Exercise objective. Retype the entries, please, from their first line to the line containing "[1077,450,1167,469] paxosLog ->", exactly and only those lines, minus the pictures.

Data section.

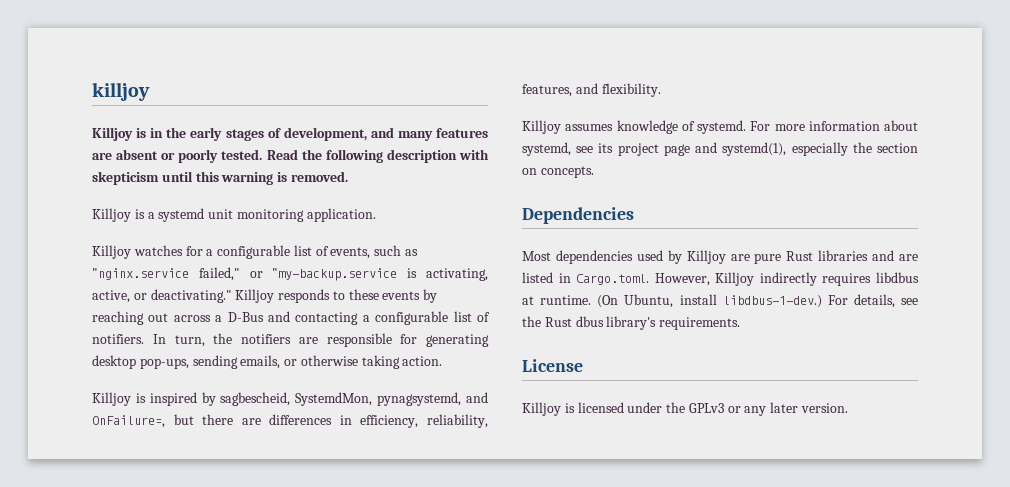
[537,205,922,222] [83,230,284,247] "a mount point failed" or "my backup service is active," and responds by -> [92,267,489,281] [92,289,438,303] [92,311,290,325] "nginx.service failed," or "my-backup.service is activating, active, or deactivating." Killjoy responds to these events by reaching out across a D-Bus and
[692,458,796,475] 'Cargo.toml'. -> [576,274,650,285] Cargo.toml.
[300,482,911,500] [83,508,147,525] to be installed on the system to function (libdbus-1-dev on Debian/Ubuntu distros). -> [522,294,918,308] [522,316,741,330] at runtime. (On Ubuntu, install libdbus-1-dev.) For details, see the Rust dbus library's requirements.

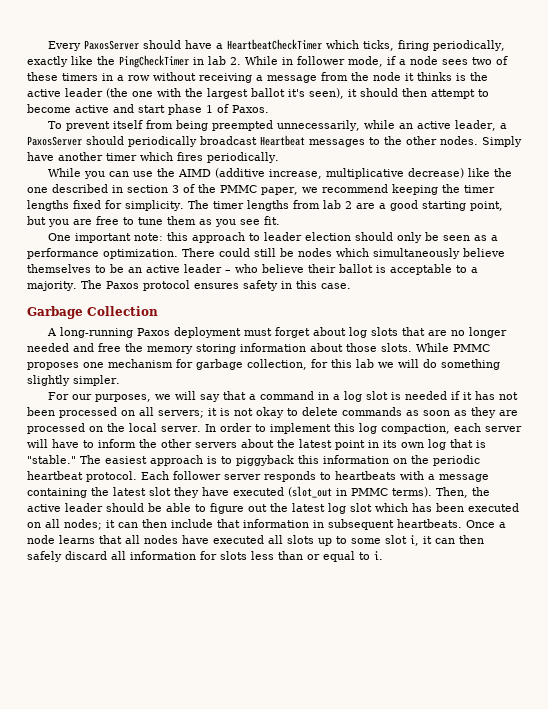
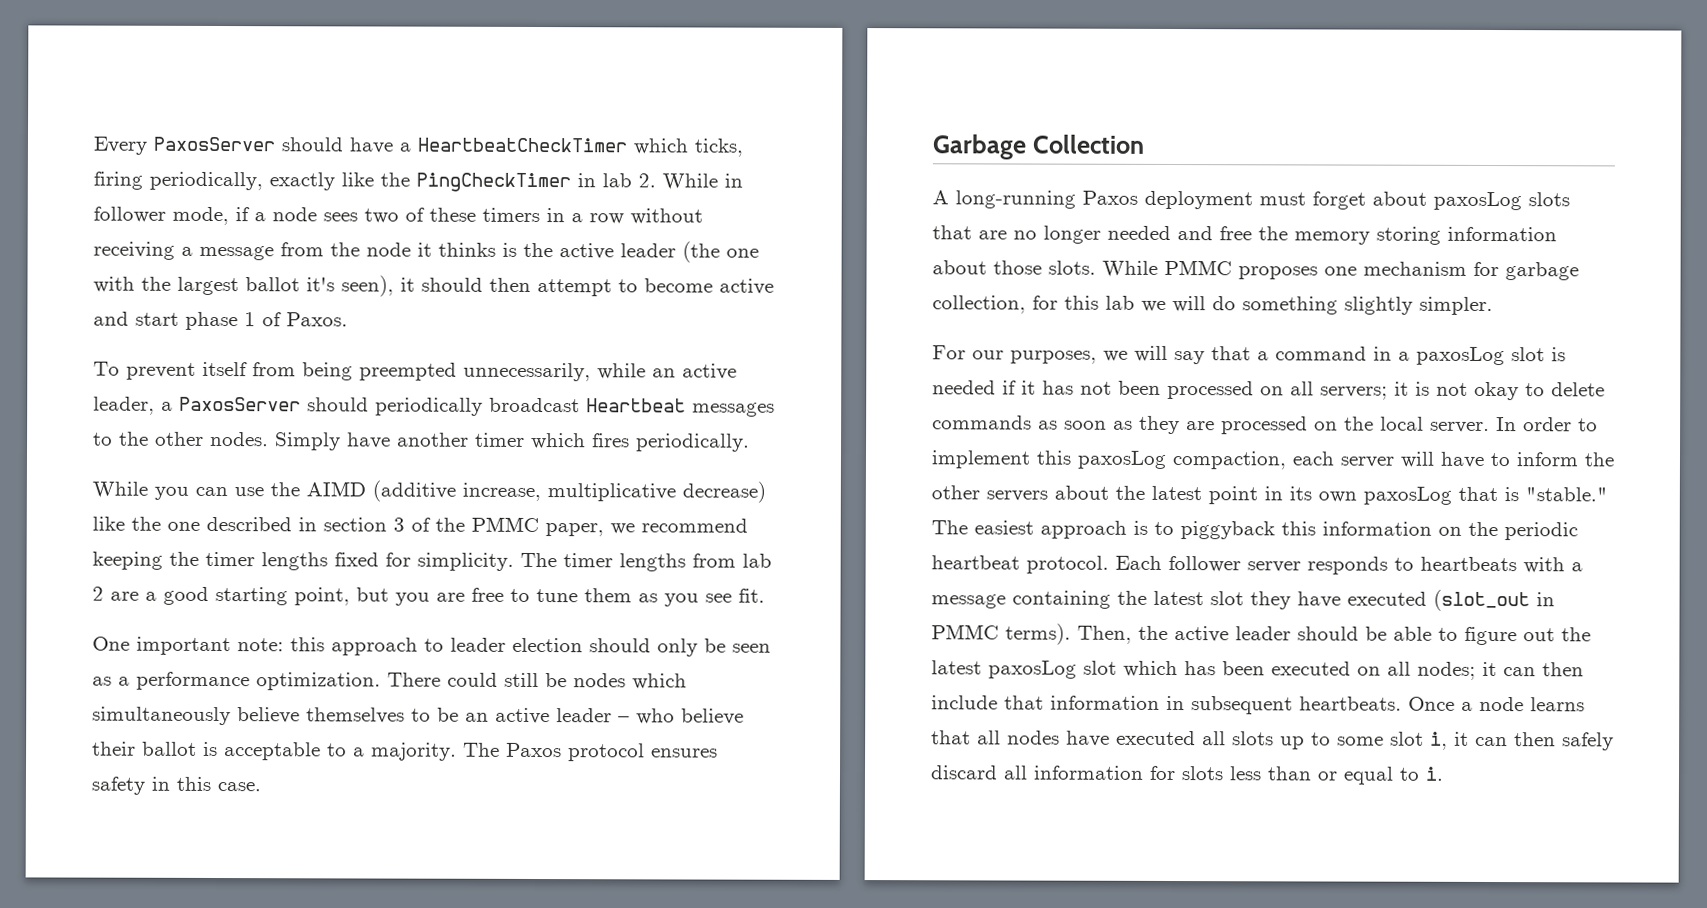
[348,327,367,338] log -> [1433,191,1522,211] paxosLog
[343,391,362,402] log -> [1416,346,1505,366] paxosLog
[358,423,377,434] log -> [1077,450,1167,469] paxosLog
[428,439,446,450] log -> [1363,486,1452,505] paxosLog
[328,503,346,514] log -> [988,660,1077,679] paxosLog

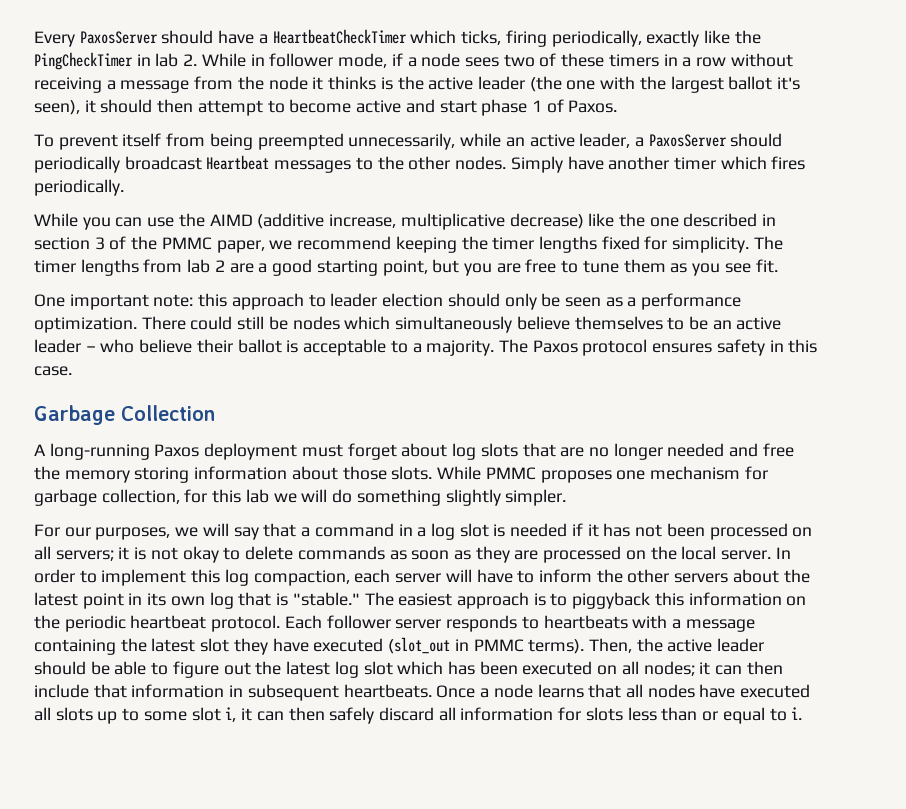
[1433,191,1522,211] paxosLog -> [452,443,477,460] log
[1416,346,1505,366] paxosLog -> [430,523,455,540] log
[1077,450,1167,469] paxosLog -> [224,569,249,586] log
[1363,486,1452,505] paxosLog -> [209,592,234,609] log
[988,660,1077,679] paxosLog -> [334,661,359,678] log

Solution below.
[537,205,922,222] [83,230,284,247] "a mount point failed" or "my backup service is active," and responds by -> [92,267,489,281] [92,289,438,303] [92,311,290,325] "nginx.service failed," or "my-backup.service is activating, active, or deactivating." Killjoy responds to these events by reaching out across a D-Bus and
[692,458,796,475] 'Cargo.toml'. -> [576,274,650,285] Cargo.toml.
[300,482,911,500] [83,508,147,525] to be installed on the system to function (libdbus-1-dev on Debian/Ubuntu distros). -> [522,294,918,308] [522,316,741,330] at runtime. (On Ubuntu, install libdbus-1-dev.) For details, see the Rust dbus library's requirements.

[348,327,367,338] log -> [1433,191,1522,211] paxosLog
[343,391,362,402] log -> [1416,346,1505,366] paxosLog
[358,423,377,434] log -> [1077,450,1167,469] paxosLog
[428,439,446,450] log -> [1363,486,1452,505] paxosLog
[328,503,346,514] log -> [988,660,1077,679] paxosLog

[1433,191,1522,211] paxosLog -> [452,443,477,460] log
[1416,346,1505,366] paxosLog -> [430,523,455,540] log
[1077,450,1167,469] paxosLog -> [224,569,249,586] log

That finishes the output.